Transfer of Undertakings
While a transfer of undertakings as such is not subject to any co-determination rights of the works council (beyond information obligations), any operational change associated with the transfer of undertakings (eg, split of a business or other significant reorganisation), results in a right of the seller's works council to negotiate a compromise of interests and social plan, which may impact the timing and costs associated with the implementation of the operational change and thus the transaction.
Intellectual property (IP) held by the German target company is a relevant aspect in the FDI screening process (see 1.2 Regulatory Framework for FDI). Still, under current German black-letter FDI laws, IP rights and related critical technologies are not specifically addressed.
It is a hot topic whether and to what extent the German FDI screening should also aim to protect critical technologies and Germany's digital and technological sovereignty. As further specified in 2.1 Foreign Direct Investment in the Current Climate, the German government has already announced that further hi-tech areas, including semiconductors, robotics, artificial intelligence, and bio and quantum technologies, should be specifically protected by its FDI screening regime.
The protection of innovation and creative works has a strong tradition in Germany. German law covers all major internationally recognised types of intellectual property rights, in particular, patents, utility models, design rights, trade marks, copyrights, database rights, as well as rights in trade secrets and know-how. Germany’s judiciary is known for its efficiency in deciding IP disputes, with a number of courts having built up specific subject-matter expertise (eg, the courts in Düsseldorf, Mannheim and Munich for patent infringement actions).
Stronger Trade Secret Protection with New Requirements
Based on a unifying EU directive, Germany’s protection of trade secrets has recently been strengthened through a new dedicated law. Under the previous legal regime, trade secret protection in Germany only required the intent of the "trade secret owner" to keep the relevant piece of information secret. Now it is necessary that reasonable measures to protect the information are actually put in place and documented (eg, access controls, need-to-know principle, watermarks, non-disclosure agreements). In return, the new regime gives access to broader remedies similar to those available in patent and trade mark law. The courts can now also protect trade secrets better against disclosure in enforcement proceedings.
Participation of Inventors, Content Creators and Software Developers
With respect to inventors, content creators (such as journalists, designers or videographers) and software developers, German law provides differentiated rules.

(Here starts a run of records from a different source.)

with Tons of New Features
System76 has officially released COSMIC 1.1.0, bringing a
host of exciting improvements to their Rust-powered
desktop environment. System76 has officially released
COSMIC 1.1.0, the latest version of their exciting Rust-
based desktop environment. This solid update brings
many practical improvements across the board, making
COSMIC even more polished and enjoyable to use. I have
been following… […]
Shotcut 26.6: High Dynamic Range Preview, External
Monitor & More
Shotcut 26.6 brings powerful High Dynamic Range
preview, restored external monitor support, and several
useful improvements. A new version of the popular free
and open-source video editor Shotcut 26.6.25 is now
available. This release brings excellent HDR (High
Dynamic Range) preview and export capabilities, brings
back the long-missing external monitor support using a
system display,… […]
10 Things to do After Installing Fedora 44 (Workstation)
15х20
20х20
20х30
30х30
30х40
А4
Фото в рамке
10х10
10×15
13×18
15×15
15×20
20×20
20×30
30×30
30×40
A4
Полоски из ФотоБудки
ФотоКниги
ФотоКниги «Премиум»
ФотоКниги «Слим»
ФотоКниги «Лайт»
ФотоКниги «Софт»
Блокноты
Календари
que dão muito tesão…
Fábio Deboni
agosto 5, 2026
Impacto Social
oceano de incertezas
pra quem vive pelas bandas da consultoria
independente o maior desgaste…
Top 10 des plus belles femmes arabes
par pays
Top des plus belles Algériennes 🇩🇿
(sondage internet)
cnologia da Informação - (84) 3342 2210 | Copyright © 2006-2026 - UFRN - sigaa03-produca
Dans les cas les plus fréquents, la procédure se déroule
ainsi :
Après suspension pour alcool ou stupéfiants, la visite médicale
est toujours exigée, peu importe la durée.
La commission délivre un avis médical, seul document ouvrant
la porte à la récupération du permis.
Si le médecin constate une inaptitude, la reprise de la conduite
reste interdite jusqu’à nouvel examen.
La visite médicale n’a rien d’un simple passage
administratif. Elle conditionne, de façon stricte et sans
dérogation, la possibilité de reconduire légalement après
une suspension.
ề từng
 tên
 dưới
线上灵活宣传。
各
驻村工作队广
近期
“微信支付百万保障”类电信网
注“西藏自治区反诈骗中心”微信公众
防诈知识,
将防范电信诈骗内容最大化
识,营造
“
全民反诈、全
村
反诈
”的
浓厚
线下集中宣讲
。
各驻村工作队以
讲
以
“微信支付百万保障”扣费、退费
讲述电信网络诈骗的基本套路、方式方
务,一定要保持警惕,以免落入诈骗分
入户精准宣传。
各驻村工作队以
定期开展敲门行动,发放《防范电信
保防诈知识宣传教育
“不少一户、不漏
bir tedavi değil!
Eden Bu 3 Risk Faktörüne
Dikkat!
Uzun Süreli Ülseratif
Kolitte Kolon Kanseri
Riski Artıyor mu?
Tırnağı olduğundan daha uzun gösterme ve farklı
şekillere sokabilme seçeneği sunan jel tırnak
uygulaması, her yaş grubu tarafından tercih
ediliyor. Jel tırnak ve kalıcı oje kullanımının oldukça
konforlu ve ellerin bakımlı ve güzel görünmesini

The EU General Data Protection Regulation (GDPR) came into effect on 25 May 2018 and regulates data processing in Germany and other EU member states. Depending on the circumstances of the data processing, the GDPR can extend to data processing by foreign investors. Furthermore, there are various other German data protection laws, including sector-specific rules (eg, healthcare sector).
The German data protection authorities can issue substantial fines for data breaches. According to their fining guidelines, the base fine for companies with an annual turnover in the EUR100–200 million range is approximately EUR415,000, and this can be multiplied by one to 12 times, depending on the degree of severity of the data breach. An even higher multiplier can apply to very severe data breaches.